Die Besonderen Bedingungen „OPTIMAL“ (WG 0158) und die Zusatzklausel WG 0107 beinhalteten zwar eine Erweiterung der Klausel in Ziffer 7.5 VGB 2008, beträfen eindeutig aber nur den räumlichen Geltungsbereich des Versicherungsfalls „Bruchschäden an Rohren“, nicht aber die hiervon zu unterscheidende Gefahr „Leitungswasser“.

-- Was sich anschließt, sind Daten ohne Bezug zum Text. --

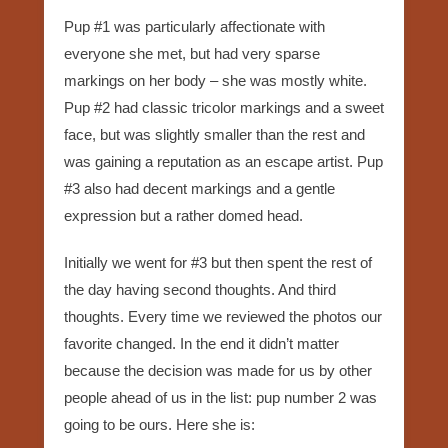
Pup #1 was particularly affectionate with
everyone she met, but had very sparse
markings on her body – she was mostly white.
Pup #2 had classic tricolor markings and a sweet
face, but was slightly smaller than the rest and
was gaining a reputation as an escape artist. Pup
#3 also had decent markings and a gentle
expression but a rather domed head.
Initially we went for #3 but then spent the rest of
the day having second thoughts. And third
thoughts. Every time we reviewed the photos our
favorite changed. In the end it didn’t matter
because the decision was made for us by other
people ahead of us in the list: pup number 2 was
going to be ours. Here she is:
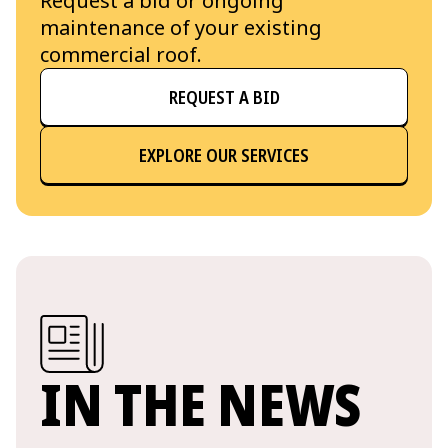
Request a bid or ongoing
maintenance of your existing
commercial roof.
REQUEST A BID
EXPLORE OUR SERVICES
IN THE NEWS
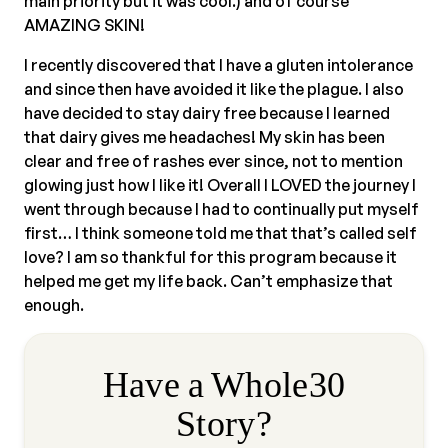
main priority but it was cool.) and of course
AMAZING SKIN!
I recently discovered that I have a gluten intolerance
and since then have avoided it like the plague. I also
have decided to stay dairy free because I learned
that dairy gives me headaches! My skin has been
clear and free of rashes ever since, not to mention
glowing just how I like it! Overall I LOVED the journey I
went through because I had to continually put myself
first… I think someone told me that that’s called self
love? I am so thankful for this program because it
helped me get my life back. Can’t emphasize that
enough.
Have a Whole30
Story?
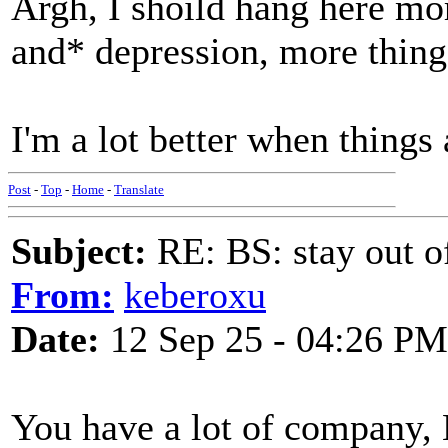
Argh, I shoild hang here mo
and* depression, more thing
I'm a lot better when things a
Post
-
Top
-
Home
-
Translate
Subject:
RE: BS: stay out of
From:
keberoxu
Date:
12 Sep 25 - 04:26 PM
You have a lot of company, 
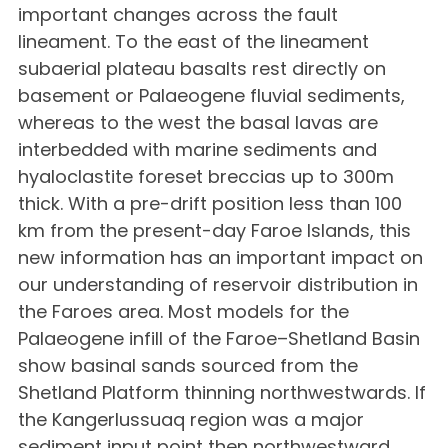
important changes across the fault
lineament. To the east of the lineament
subaerial plateau basalts rest directly on
basement or Palaeogene fluvial sediments,
whereas to the west the basal lavas are
interbedded with marine sediments and
hyaloclastite foreset breccias up to 300m
thick. With a pre-drift position less than 100
km from the present-day Faroe Islands, this
new information has an important impact on
our understanding of reservoir distribution in
the Faroes area. Most models for the
Palaeogene infill of the Faroe–Shetland Basin
show basinal sands sourced from the
Shetland Platform thinning northwestwards. If
the Kangerlussuaq region was a major
sediment input point then northwestward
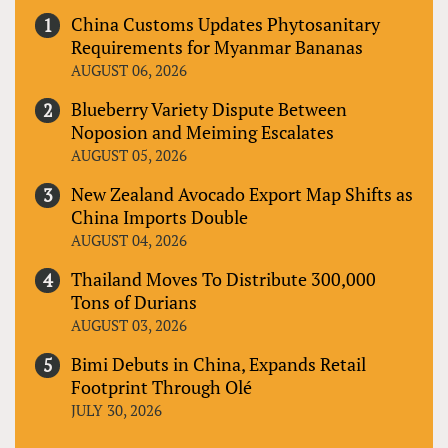
China Customs Updates Phytosanitary
Requirements for Myanmar Bananas
AUGUST 06, 2026
Blueberry Variety Dispute Between
Noposion and Meiming Escalates
AUGUST 05, 2026
New Zealand Avocado Export Map Shifts as
China Imports Double
AUGUST 04, 2026
Thailand Moves To Distribute 300,000
Tons of Durians
AUGUST 03, 2026
Bimi Debuts in China, Expands Retail
Footprint Through Olé
JULY 30, 2026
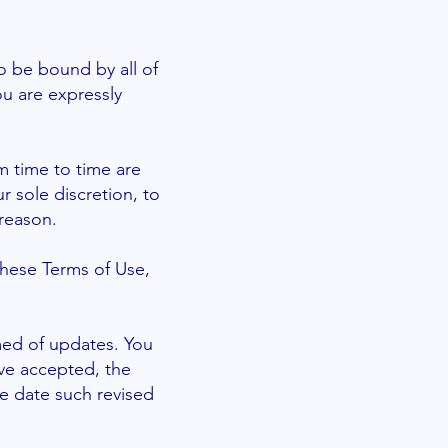
o be bound by all of
ou are expressly
 time to time are
r sole discretion, to
reason.
these Terms of Use,
rmed of updates. You
ve accepted, the
he date such revised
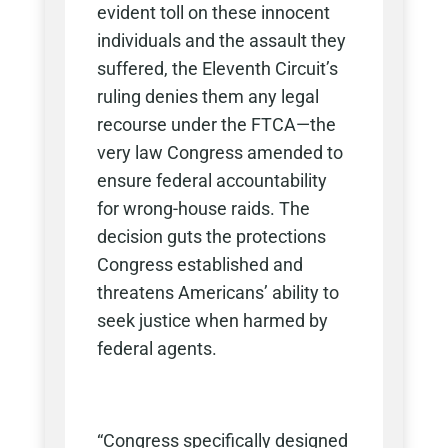
evident toll on these innocent
individuals and the assault they
suffered, the Eleventh Circuit’s
ruling denies them any legal
recourse under the FTCA—the
very law Congress amended to
ensure federal accountability
for wrong-house raids. The
decision guts the protections
Congress established and
threatens Americans’ ability to
seek justice when harmed by
federal agents.
“Congress specifically designed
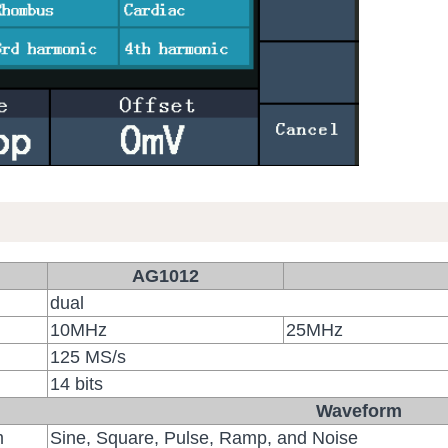
AG1012
dual
10MHz
25MHz
125 MS/s
14 bits
Waveform
m
Sine, Square, Pulse, Ramp, and Noise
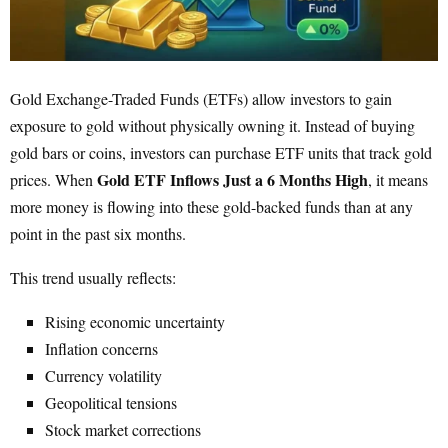
Gold Exchange-Traded Funds (ETFs) allow investors to gain
exposure to gold without physically owning it. Instead of buying
gold bars or coins, investors can purchase ETF units that track gold
Gold ETF Inflows Just a 6 Months High
prices. When
, it means
more money is flowing into these gold-backed funds than at any
point in the past six months.
This trend usually reflects:
Rising economic uncertainty
Inflation concerns
Currency volatility
Geopolitical tensions
Stock market corrections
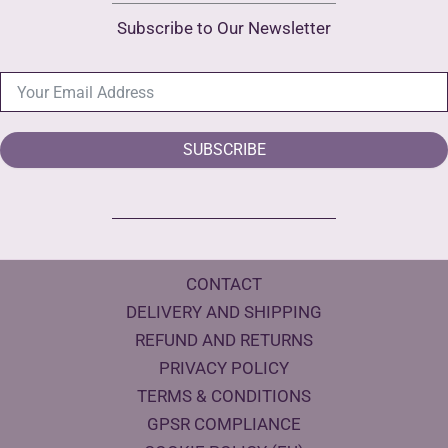
Subscribe to Our Newsletter
SUBSCRIBE
CONTACT
DELIVERY AND SHIPPING
REFUND AND RETURNS
PRIVACY POLICY
TERMS & CONDITIONS
GPSR COMPLIANCE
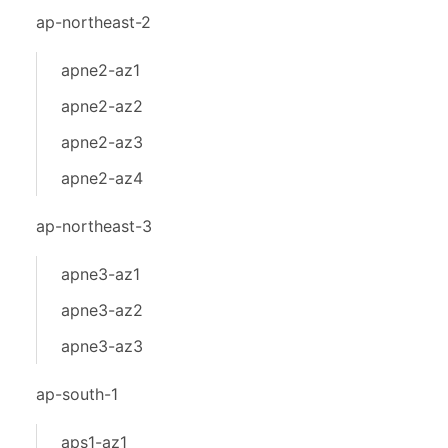
ap-northeast-2
apne2-az1
apne2-az2
apne2-az3
apne2-az4
ap-northeast-3
apne3-az1
apne3-az2
apne3-az3
ap-south-1
aps1-az1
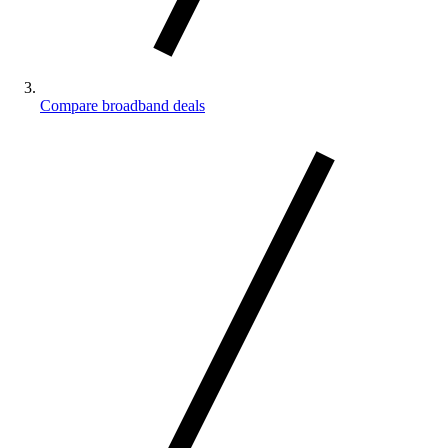
Compare broadband deals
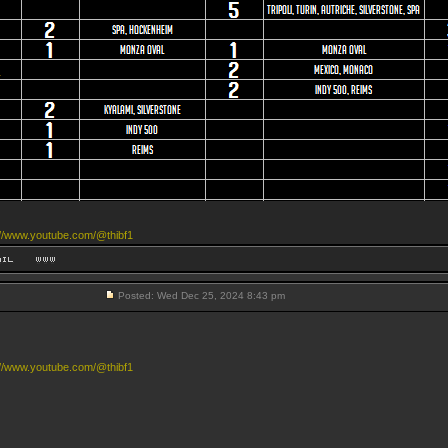
://www.youtube.com/@thibf1
Posted: Wed Dec 25, 2024 8:43 pm
://www.youtube.com/@thibf1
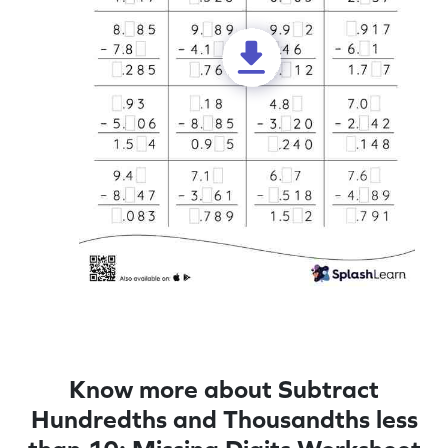
Know more about Subtract
Hundredths and Thousandths less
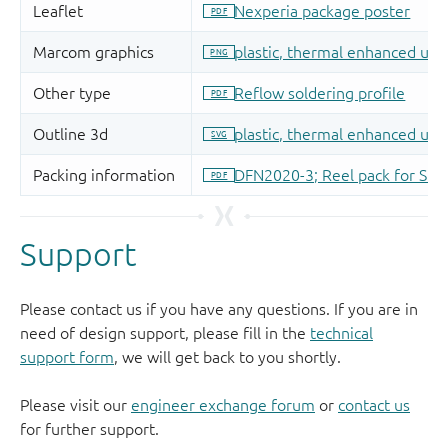
Support
Please contact us if you have any questions. If you are in
need of design support, please fill in the
technical
support form
, we will get back to you shortly.
Please visit our
engineer exchange forum
or
contact us
for further support.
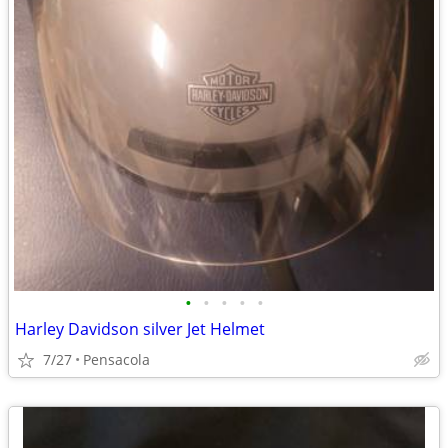
•
•
•
•
•
Harley Davidson silver Jet Helmet
7/27
Pensacola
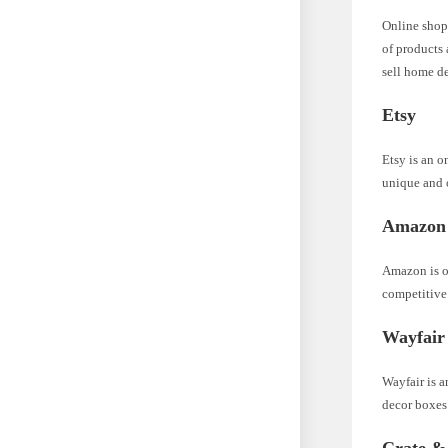
Online shop
of products 
sell home d
Etsy
Etsy is an o
unique and 
Amazon
Amazon is on
competitive 
Wayfair
Wayfair is a
decor boxes 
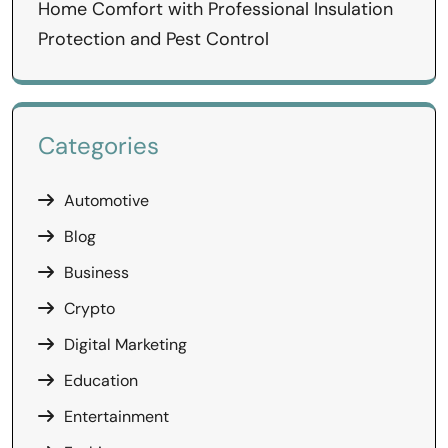
Home Comfort with Professional Insulation
Protection and Pest Control
Categories
Automotive
Blog
Business
Crypto
Digital Marketing
Education
Entertainment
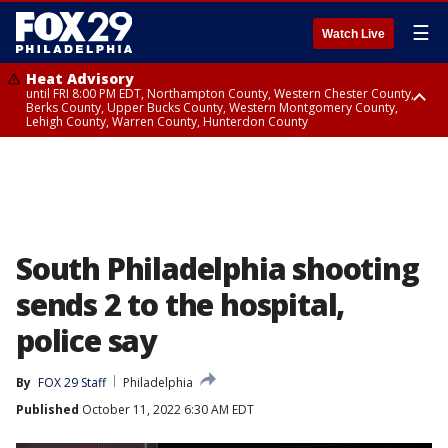
☰
Watch Live
Heat Advisory
until FRI 8:00 PM EDT, Northampton County, Western Chester County,
Berks County, Upper Bucks County, Western Montgomery County,
Lehigh County, Warren County, Hunterdon County
Heat Advisory
until SAT 8:00 PM EDT, Eastern Chester County, Eastern Montgomery
County, Philadelphia County, Delaware County, Lower Bucks County,
Somerset County, Southeastern Burlington County, Camden County,
Gloucester County, Northwestern Burlington County, Mercer County,
Ocean County, New Castle County
South Philadelphia shooting
sends 2 to the hospital,
police say
By
FOX 29 Staff
Philadelphia
Published
October 11, 2022 6:30 AM EDT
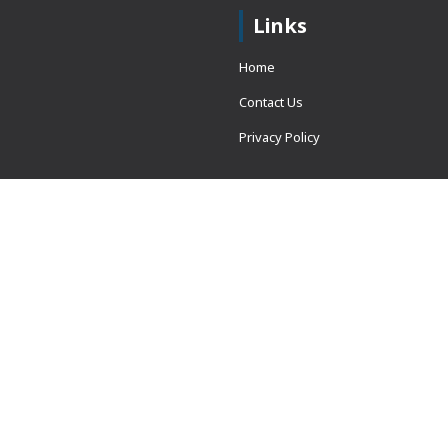
Links
Home
Contact Us
Privacy Policy
 = window.adsbygoogle ||
erved.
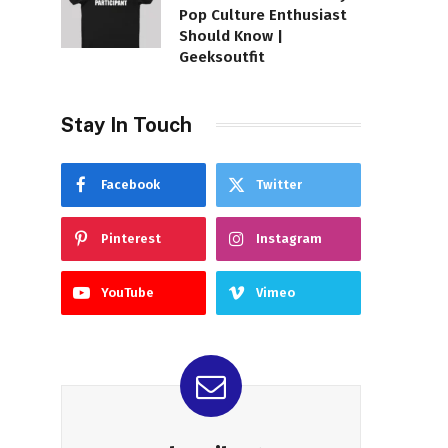
Pop Culture Enthusiast
Should Know |
Geeksoutfit
Stay In Touch
Facebook
Twitter
Pinterest
Instagram
YouTube
Vimeo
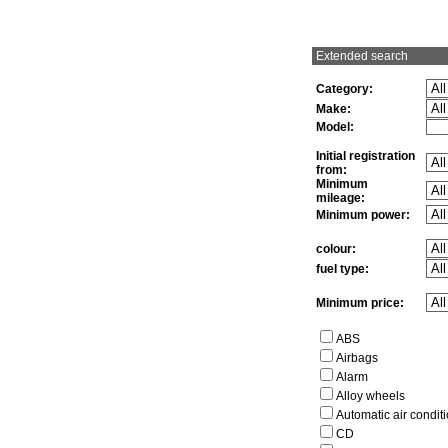
Extended search
Category:
Make:
Model:
Initial registration
from:
Minimum
mileage:
Minimum power:
colour:
fuel type:
Minimum price:
ABS
Airbags
Alarm
Alloy wheels
Automatic air condit
CD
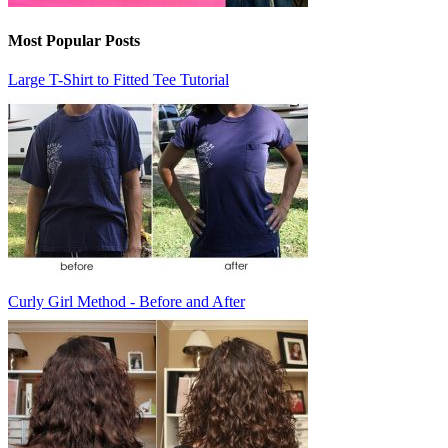
Most Popular Posts
Large T-Shirt to Fitted Tee Tutorial
Curly Girl Method - Before and After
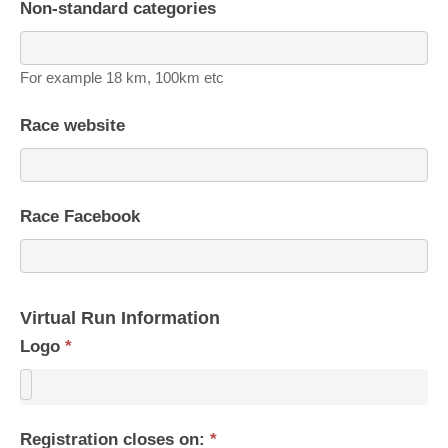
Non-standard categories
For example 18 km, 100km etc
Race website
Race Facebook
Virtual Run Information
Logo
*
Registration closes on:
*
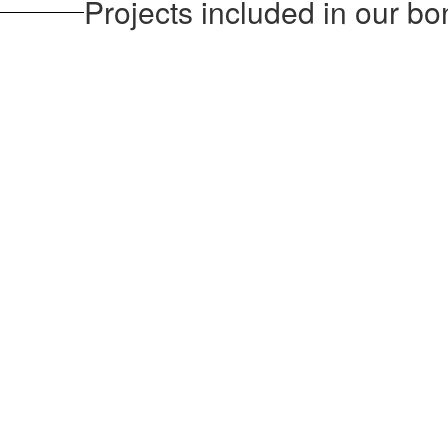
Projects included in our bo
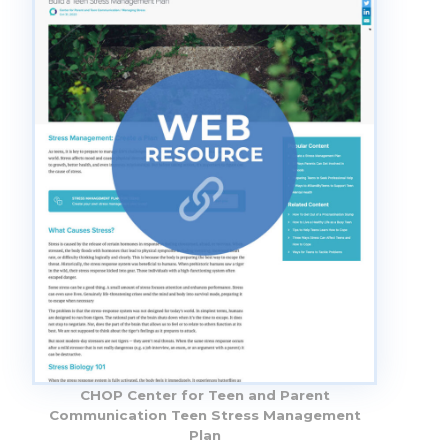
CHOP Center for Teen and Parent
Communication Teen Stress Management
Plan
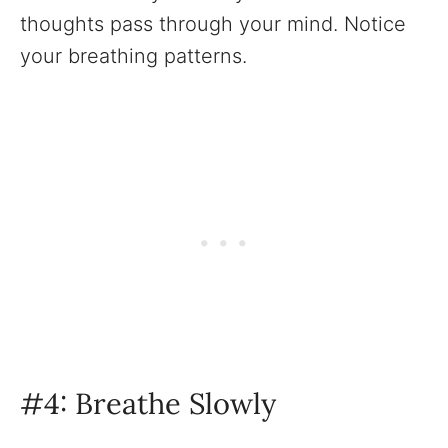
thoughts pass through your mind. Notice
your breathing patterns.
‍#4: Breathe Slowly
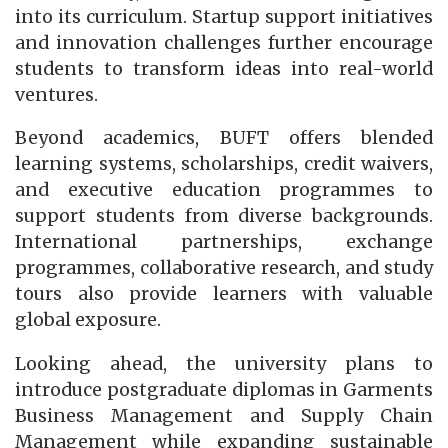
into its curriculum. Startup support initiatives
and innovation challenges further encourage
students to transform ideas into real-world
ventures.
Beyond academics, BUFT offers blended
learning systems, scholarships, credit waivers,
and executive education programmes to
support students from diverse backgrounds.
International partnerships, exchange
programmes, collaborative research, and study
tours also provide learners with valuable
global exposure.
Looking ahead, the university plans to
introduce postgraduate diplomas in Garments
Business Management and Supply Chain
Management while expanding sustainable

Aus dem Umstand, dass das gebrochene Abwasserrohr im vorliegenden Fall dem Grunde nach mitversichert gewesen sei, folge nicht, dass ohne Hinzutreten weiterer Voraussetzungen stets der Versicherungsfall „Leitungswasser“ gegeben sei. Denn die Rohrbruchversicherung, die für die Eintrittspflicht des Versicherers erkennbar an das Ereignis „Bruchschäden an Rohren“ anknüpft, decke die Kosten der Rohrbruchbeseitigung selbst, nicht aber auch Folgeschäden durch Leitungswasser aus einem solchen Rohrbruch an allen denkbaren versicherten Gegenständen ab.